● EXERCISE OBJECTIVE: Reproduce the interview passage starting at "Beer. I joined" and ending at "result in Penn!)", substituting "secretary" for every occurrence of "treasurer".

● EXCERPT:
§
What brought you into politics?
Beer. I joined the Labour Party in 1979 in despair at Mrs Thatcher’s election, went to a couple of meetings and found them a friendly bunch to have a drink with afterwards. In 1982 after the SDP split we lost the branch treasurer so, as the only regular without a job, I became treasurer of Penn Ward. We needed a local candidate, Chris Windre and I tossed up for it and I lost (the election too – worst ever Labour result in Penn!)
Council politics is often seen as being about little more than overgrown bushes and trees, why does local government matter?
Spending £250m a year in revenues, £100m in capital schemes is just a bit more than pavement politics, important as they are. I want our city to be a place of choice for people to live, work and play. I want us to have balanced, safe neighbourhoods, good schools and facilities and yes clean streets too! We borrow the city, we don’t own it, we pass it on to our young people eventually – that is an important responsibility. They’ll remember if we let them down.
What challenges do you think will face the Wolverhampton City Council in 2013?
2013 will pose significant challenges for Wolverhampton City Council. The unfair Government are not only continuing but areas like Wolverhampton are being hit harder than wealthier areas, and this is on top of the likelihood that changes to the way Government-funded benefits are administered will create a greater uptake of council services – but no new funding.
As an organisation Wolverhampton City Council will continue to deliver on its established savings programme. We have already delivered savings in excess of £80 million over the last five financial years and will continue to identify ways we can work more efficiently. However, the extent of Government-imposed cuts means that we cannot deliver all of the savings required of us by Government through efficiencies alone. Difficult decisions lie ahead. As the council leader I remain committed to ensuring that where the council has to make savings they are implemented in a fair and open way, with the least harm to the citizens of Wolverhampton.
One of the things that makes me proudest of our great city is the character and resilience of its citizens. I know that despite the challenges that lie ahead our communities will pull together.
What do you do to relax and unwind?
I enjoy walking in Shropshire, a beer at the end of the day, wildlife photography – holidays and travelling. I watch the Wolves but that’s more punishment than pleasure, I watch cricket at Edgbaston when I can and take advantage of many more of the city’s facilities, Grand Theatre, West Park, Dunstall Park Racecourse, the dogs and speedway at Manmore Green, Valley Park, Northicote Farm, the list goes on.
Finally, if you could change one thing in Wolverhampton what would it be?
Peoples attitudes towards it. Local people need to express more strongly the pride they have and outside should see the place as it is, not the same 1950’s throwback.
Most Londoners would find Barcelona on a map more easily than the Black Country and Warsaw more easily than Wolverhampton!
§
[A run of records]
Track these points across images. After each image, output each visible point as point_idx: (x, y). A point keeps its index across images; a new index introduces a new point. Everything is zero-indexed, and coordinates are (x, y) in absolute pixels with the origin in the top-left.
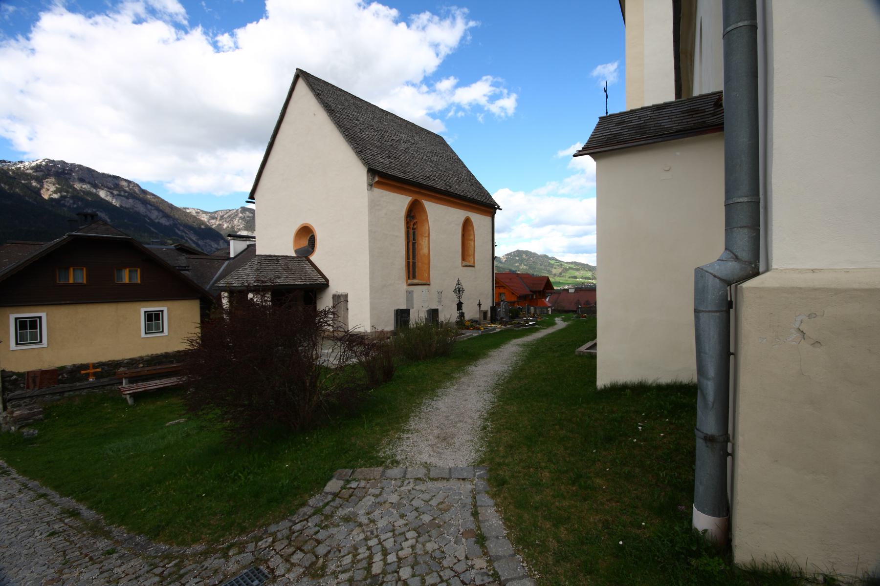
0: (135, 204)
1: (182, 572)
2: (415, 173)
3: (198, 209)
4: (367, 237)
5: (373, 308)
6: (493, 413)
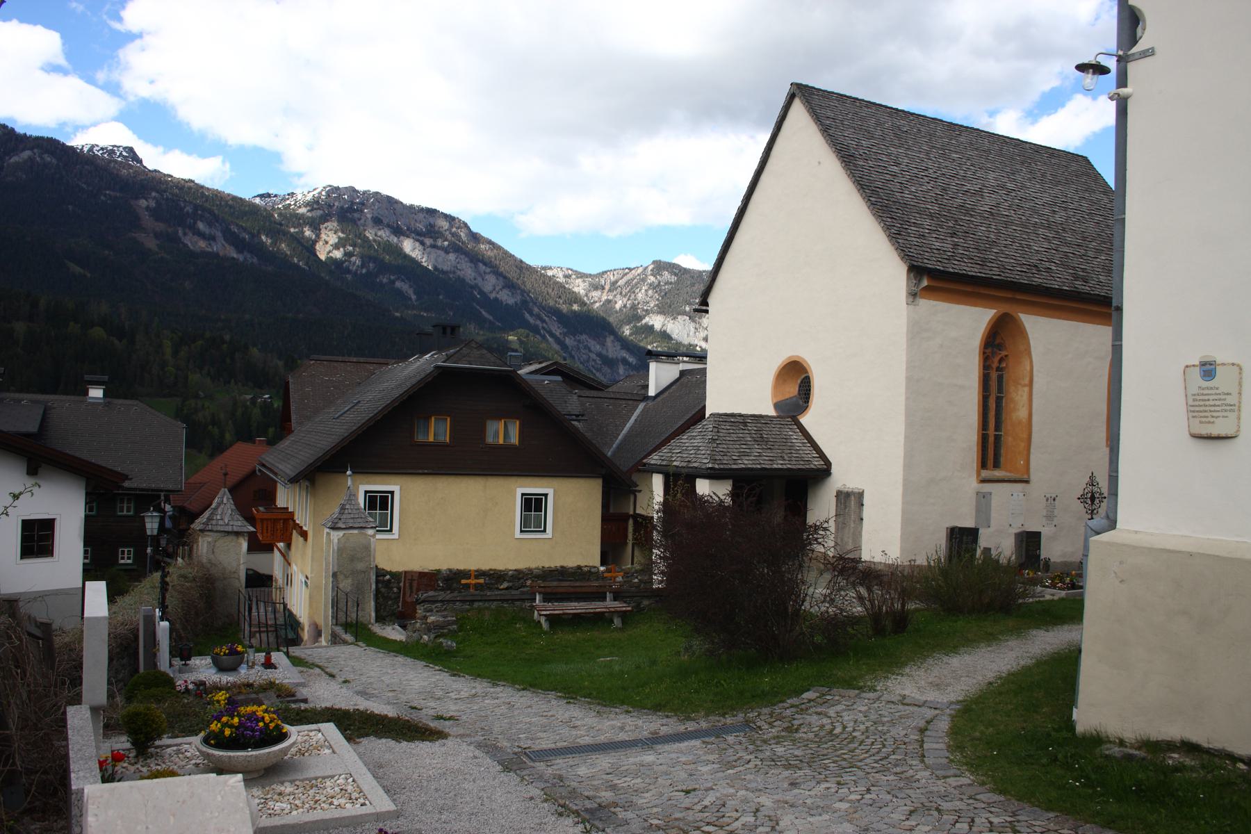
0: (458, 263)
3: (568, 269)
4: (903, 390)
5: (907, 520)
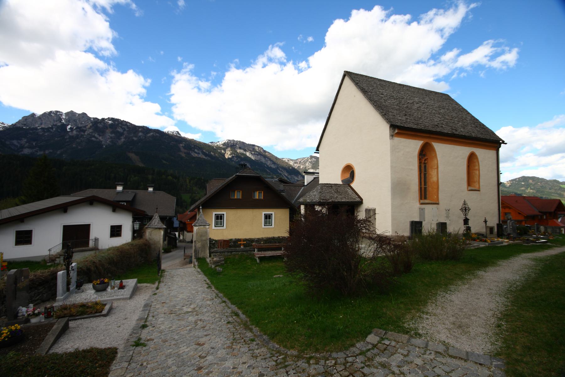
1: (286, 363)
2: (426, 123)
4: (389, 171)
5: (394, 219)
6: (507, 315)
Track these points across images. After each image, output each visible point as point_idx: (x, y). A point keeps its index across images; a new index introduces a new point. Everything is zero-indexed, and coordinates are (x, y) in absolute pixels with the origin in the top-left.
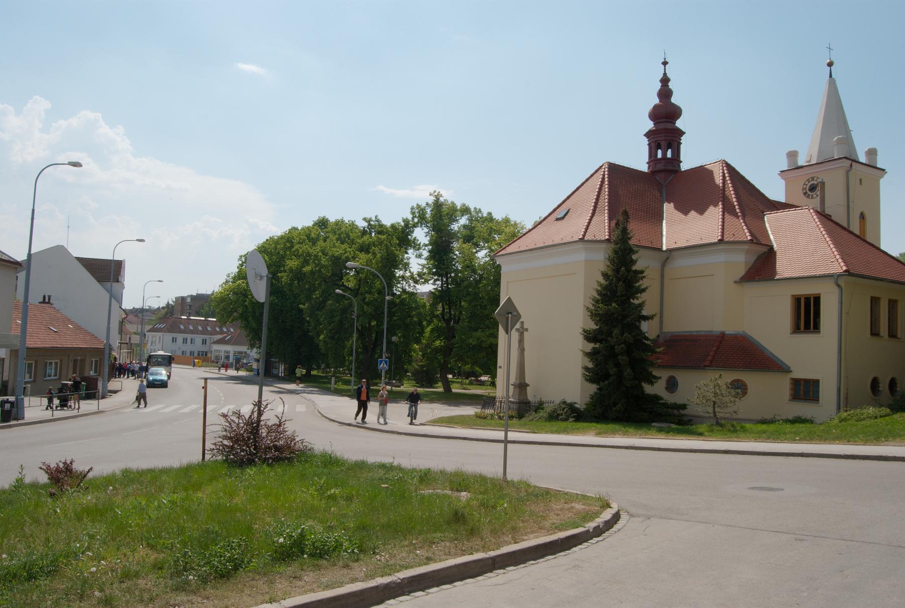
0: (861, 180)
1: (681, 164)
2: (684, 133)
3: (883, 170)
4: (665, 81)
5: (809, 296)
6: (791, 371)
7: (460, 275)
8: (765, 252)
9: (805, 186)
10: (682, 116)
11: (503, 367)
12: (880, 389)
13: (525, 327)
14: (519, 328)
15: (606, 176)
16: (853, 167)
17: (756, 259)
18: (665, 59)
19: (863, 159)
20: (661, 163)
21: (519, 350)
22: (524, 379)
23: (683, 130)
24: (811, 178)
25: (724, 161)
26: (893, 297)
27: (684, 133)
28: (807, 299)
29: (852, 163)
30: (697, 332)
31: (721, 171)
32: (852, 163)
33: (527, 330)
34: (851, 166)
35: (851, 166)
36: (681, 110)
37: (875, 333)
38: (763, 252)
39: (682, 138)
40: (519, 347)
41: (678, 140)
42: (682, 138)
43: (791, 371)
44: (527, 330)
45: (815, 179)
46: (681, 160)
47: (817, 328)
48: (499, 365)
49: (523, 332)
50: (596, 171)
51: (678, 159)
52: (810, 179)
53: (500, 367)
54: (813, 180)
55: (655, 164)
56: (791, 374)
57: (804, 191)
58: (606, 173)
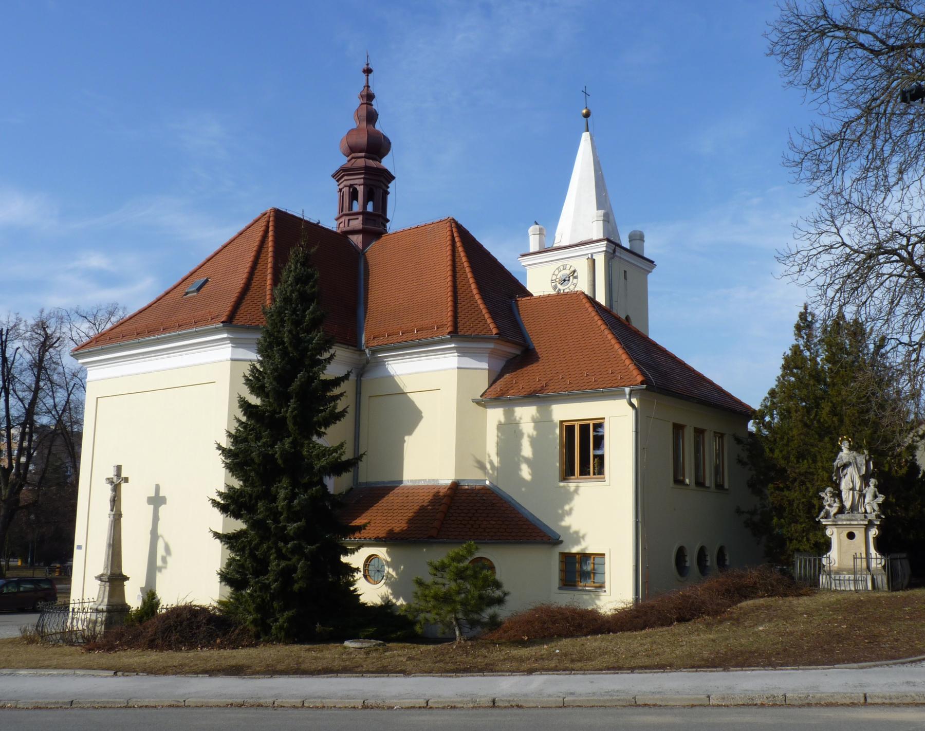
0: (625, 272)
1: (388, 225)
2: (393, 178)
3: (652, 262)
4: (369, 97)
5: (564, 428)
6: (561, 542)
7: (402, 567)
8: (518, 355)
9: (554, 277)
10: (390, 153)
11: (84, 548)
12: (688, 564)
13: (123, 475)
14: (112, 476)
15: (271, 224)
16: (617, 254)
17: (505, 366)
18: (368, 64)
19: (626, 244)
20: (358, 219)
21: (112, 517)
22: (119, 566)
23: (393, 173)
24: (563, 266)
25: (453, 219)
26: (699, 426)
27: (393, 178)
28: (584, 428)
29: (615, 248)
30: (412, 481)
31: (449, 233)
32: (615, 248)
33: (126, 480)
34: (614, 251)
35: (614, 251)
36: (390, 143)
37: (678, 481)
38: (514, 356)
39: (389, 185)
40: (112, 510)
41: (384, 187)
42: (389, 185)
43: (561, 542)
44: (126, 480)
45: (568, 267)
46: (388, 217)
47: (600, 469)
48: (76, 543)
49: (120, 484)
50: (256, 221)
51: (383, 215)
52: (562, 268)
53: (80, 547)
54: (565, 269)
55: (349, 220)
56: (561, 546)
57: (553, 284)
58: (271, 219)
§
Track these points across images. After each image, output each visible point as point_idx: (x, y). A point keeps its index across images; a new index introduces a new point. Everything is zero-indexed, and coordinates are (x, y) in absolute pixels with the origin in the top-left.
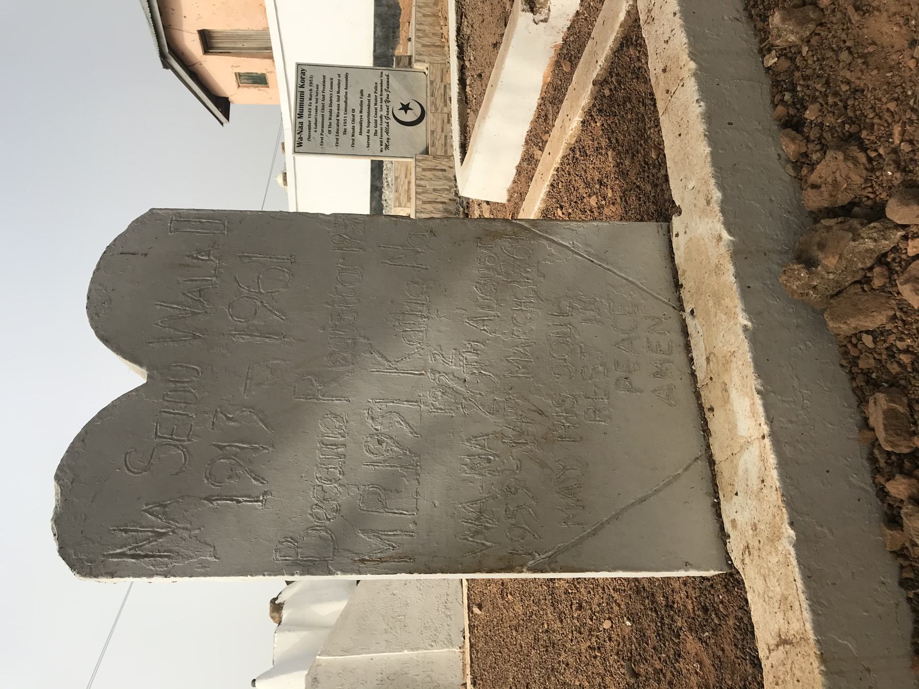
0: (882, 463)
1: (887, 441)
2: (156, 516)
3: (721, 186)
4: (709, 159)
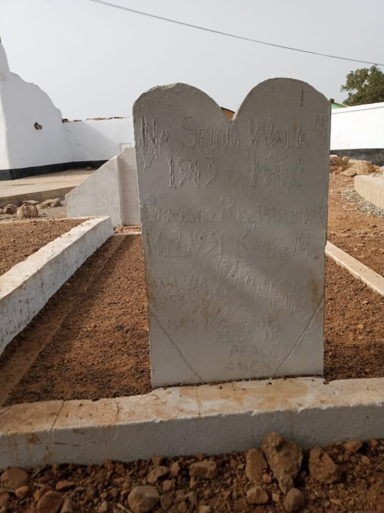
§
● FINISHED TASK:
Beer. I joined the Labour Party in 1979 in despair at Mrs Thatcher’s election, went to a couple of meetings and found them a friendly bunch to have a drink with afterwards. In 1982 after the SDP split we lost the branch secretary so, as the only regular without a job, I became secretary of Penn Ward. We needed a local candidate, Chris Windre and I tossed up for it and I lost (the election too – worst ever Labour result in Penn!)